Квис сразу же становится пепельно-серым, физиономия его покрывается множеством морщин, он проваливается в свой сюртучок, словно плечи и грудь у него пропали, дыхание в мгновенном приступе удушья становится сиплым. Негодование декана улеглось, на смену ему приходит испуг и желание помочь.
— Боже мой, что с вами?
Он протягивает руки, чтоб подхватить и поддержать своего собеседника, но Квиса сотрясает резкая судорога, тело изгибается и снова наполняет собой одежду, морщинистая скорлупка лопается и обнажает гладкое лицо. Священника охватывает ужас при виде столь неожиданной перемены, он делает шаг назад, Квис тоже начинает пятиться, он нацеливает трость в грудь святого отца и, отступая, визгливо кричит:
— Оставьте меня! Ступайте прочь! Вы хотели меня ударить. Я знаю, вы хотели меня избить!
Первый импульс заставляет священника оглядеться вокруг, — не был ли кто свидетелем этой безумной и нелепой сцены. К счастью, она разыгралась перед самым входом, в тупичке между кладбищенскими стенами и оградой приходского сада, здесь, конечно, нет ни живой души, кроме них двоих и птиц, перекликающихся в кронах деревьев. Возможно, именно полная заброшенность этого уголка повинна в том, что верящее сердце декана сокрушается от сознания, что есть тот, от кого никуда не скроешься. Отец Бружек знает, что визгливый голос говорит правду. Да, он хотел ударить. Он не ударил бы, в этом сомнения нет, но хотел.
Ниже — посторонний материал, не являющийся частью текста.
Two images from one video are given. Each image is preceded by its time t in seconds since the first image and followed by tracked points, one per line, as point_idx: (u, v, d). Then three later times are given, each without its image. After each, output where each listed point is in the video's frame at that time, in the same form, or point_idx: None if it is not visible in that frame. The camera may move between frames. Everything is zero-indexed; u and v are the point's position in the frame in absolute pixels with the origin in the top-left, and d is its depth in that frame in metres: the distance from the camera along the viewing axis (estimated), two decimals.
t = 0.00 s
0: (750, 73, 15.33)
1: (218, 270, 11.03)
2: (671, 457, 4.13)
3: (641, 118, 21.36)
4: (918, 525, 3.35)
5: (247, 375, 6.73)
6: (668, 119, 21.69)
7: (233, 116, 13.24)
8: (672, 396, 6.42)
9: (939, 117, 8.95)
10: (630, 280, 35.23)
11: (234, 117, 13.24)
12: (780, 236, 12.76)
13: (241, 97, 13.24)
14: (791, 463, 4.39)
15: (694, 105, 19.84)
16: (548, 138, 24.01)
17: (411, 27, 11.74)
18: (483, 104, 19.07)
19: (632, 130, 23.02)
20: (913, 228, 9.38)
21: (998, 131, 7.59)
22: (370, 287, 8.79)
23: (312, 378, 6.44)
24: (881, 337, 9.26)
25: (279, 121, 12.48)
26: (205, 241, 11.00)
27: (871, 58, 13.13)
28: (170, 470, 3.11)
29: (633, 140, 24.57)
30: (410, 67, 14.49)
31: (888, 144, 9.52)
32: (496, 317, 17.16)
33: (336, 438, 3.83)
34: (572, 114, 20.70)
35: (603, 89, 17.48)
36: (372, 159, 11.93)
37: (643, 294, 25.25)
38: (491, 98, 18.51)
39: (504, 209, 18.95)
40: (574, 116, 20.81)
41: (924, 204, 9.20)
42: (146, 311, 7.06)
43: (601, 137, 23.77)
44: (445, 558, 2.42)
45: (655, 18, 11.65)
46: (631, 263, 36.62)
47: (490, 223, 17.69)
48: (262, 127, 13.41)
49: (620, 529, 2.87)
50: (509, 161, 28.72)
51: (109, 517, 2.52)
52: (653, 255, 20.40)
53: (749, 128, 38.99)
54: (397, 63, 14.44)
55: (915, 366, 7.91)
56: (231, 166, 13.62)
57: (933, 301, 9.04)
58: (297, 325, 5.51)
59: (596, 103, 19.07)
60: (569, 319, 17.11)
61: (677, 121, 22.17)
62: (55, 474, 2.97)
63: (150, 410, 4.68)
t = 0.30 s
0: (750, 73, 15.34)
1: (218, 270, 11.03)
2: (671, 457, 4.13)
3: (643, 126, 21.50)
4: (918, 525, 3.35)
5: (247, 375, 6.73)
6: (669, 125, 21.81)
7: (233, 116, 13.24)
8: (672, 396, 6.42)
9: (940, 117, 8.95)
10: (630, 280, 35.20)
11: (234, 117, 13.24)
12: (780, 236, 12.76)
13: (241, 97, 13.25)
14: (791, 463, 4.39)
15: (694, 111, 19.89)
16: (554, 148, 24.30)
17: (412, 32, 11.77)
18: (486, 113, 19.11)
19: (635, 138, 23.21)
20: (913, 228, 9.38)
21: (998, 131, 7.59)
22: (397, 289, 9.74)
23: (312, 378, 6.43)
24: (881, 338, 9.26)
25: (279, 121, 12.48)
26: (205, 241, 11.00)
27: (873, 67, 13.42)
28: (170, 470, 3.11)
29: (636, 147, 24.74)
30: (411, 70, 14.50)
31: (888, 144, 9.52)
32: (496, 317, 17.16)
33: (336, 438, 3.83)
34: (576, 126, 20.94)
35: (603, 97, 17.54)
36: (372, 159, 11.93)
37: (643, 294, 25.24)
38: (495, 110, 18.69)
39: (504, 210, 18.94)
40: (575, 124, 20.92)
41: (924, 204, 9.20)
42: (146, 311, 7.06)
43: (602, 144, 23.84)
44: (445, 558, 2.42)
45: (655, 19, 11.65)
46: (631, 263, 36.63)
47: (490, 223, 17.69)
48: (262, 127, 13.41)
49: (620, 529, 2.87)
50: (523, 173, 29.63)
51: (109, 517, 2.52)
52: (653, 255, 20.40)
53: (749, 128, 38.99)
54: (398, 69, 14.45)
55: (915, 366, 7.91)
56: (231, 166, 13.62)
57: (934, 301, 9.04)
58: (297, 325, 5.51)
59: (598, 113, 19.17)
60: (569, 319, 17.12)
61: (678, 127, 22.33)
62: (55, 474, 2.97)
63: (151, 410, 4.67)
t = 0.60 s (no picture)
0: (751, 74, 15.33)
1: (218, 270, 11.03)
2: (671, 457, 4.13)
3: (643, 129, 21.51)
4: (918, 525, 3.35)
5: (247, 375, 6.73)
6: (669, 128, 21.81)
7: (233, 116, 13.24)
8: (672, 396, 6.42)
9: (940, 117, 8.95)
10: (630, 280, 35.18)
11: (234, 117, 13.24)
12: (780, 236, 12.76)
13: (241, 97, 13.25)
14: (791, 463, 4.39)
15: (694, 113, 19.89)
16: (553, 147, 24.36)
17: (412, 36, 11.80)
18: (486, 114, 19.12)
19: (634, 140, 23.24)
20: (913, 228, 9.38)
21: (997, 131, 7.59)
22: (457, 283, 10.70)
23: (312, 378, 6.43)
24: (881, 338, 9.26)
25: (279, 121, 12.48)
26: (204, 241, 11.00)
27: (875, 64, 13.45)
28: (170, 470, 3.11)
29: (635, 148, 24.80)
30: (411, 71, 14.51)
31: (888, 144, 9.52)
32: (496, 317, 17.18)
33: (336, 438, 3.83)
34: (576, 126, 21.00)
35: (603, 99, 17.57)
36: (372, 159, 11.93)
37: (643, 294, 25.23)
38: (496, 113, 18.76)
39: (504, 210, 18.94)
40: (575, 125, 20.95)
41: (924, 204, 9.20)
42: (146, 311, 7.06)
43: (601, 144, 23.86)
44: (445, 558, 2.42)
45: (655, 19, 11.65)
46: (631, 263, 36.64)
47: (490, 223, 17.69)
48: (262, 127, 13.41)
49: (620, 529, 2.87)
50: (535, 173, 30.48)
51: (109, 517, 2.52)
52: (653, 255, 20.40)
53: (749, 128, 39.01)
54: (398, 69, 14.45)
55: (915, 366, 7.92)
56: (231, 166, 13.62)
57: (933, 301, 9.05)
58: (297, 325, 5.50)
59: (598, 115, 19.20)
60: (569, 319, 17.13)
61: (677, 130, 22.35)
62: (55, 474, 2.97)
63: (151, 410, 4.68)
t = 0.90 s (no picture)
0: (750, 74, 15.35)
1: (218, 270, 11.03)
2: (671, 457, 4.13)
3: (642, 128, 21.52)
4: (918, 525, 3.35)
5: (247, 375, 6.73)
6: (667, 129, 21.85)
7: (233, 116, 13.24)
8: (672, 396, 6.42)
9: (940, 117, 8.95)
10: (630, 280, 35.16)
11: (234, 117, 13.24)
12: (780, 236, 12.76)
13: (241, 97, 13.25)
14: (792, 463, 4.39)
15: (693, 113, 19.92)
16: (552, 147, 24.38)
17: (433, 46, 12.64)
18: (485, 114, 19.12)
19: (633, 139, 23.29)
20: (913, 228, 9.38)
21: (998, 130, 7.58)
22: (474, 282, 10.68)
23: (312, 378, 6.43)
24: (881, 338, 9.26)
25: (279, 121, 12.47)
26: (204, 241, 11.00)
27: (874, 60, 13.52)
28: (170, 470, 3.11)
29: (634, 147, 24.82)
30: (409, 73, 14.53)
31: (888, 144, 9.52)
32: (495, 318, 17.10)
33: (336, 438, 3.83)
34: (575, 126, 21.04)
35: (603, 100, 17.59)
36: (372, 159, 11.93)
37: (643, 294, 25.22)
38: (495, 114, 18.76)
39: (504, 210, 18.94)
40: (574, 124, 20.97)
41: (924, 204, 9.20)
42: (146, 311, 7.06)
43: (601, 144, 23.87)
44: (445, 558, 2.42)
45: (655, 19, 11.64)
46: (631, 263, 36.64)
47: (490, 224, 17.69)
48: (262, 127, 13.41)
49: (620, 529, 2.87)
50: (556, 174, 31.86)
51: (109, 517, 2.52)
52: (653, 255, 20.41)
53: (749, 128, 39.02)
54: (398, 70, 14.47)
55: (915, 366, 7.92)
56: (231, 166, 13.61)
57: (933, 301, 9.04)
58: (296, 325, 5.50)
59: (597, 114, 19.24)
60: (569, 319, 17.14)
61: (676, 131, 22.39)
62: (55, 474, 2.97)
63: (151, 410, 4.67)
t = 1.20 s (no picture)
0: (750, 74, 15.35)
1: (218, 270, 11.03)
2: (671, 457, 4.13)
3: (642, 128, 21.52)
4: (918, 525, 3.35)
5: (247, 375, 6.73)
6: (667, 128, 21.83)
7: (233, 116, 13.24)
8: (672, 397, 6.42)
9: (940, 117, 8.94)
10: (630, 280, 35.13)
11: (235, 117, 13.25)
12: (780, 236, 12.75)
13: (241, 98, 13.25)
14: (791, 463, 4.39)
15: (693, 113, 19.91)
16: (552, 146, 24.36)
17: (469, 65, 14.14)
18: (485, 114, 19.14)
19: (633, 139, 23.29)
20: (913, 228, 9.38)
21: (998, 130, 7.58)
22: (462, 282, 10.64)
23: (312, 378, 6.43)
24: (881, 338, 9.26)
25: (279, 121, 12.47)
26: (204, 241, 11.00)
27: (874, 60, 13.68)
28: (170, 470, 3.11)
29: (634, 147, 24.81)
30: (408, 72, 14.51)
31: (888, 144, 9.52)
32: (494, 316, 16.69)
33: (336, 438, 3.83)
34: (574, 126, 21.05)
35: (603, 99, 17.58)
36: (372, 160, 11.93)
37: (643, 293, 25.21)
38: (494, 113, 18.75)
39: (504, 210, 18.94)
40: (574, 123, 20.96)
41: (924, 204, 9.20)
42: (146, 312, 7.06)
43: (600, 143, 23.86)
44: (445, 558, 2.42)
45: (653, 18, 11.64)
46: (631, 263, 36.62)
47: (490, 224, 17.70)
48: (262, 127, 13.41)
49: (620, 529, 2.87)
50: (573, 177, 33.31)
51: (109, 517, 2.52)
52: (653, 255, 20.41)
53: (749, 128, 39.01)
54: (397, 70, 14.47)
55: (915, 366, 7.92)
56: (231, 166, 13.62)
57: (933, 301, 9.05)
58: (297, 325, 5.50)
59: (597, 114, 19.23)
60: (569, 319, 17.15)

Квис умолк и исчез за углом. Он, вероятно, мчится с быстротой, на которую только способен, вниз по Костельной улице к своему домику. Священник отирает покрывшийся потом лоб. Зяблик, пропев часть своей песенки, опускается на ограду, но, обеспокоенный неподвижностью черной фигуры, начинает вопросительно покрикивать. Стоя на пороге костела, декан Бружек колеблется, словно мальчишка, — пойти ли и сознаться отцу в своем проступке? Потом он с глубоким вздохом переступает порог, торопливо проходит через пустынный неф и опускается на колени перед алтарем, чтобы поведать о своей ссоре тому единственному, кому известна и внешняя ее сторона, и ее подоплека.
Лида Дастыхова остановилась на втором пролете лестницы, куда через широкие окна галереи льется яркий свет, и глубоко вдохнула запахи дома, холод старых стен и дымный дух дубовых ступеней и панелей. Ее обступило все то, что было создано, чтобы выстоять и пережить, но страх перед временем охватывает ее. Куда она бежит, куда так торопится в сердце своем, ведь ее давно уже не будет, а вещи, насмешливые вещи, к равнодушной душе которых никогда не подберешь ключей, останутся. Ах, да возможно ли, чтоб мы исчезли без следа, если так любили иль ненавидели этот мир? Чтоб над нами бестрепетно сомкнулась гладь времени и после нас не осталось даже фата-морганы, которая хотя бы иногда являлась изумленному взору тех, кто придет после?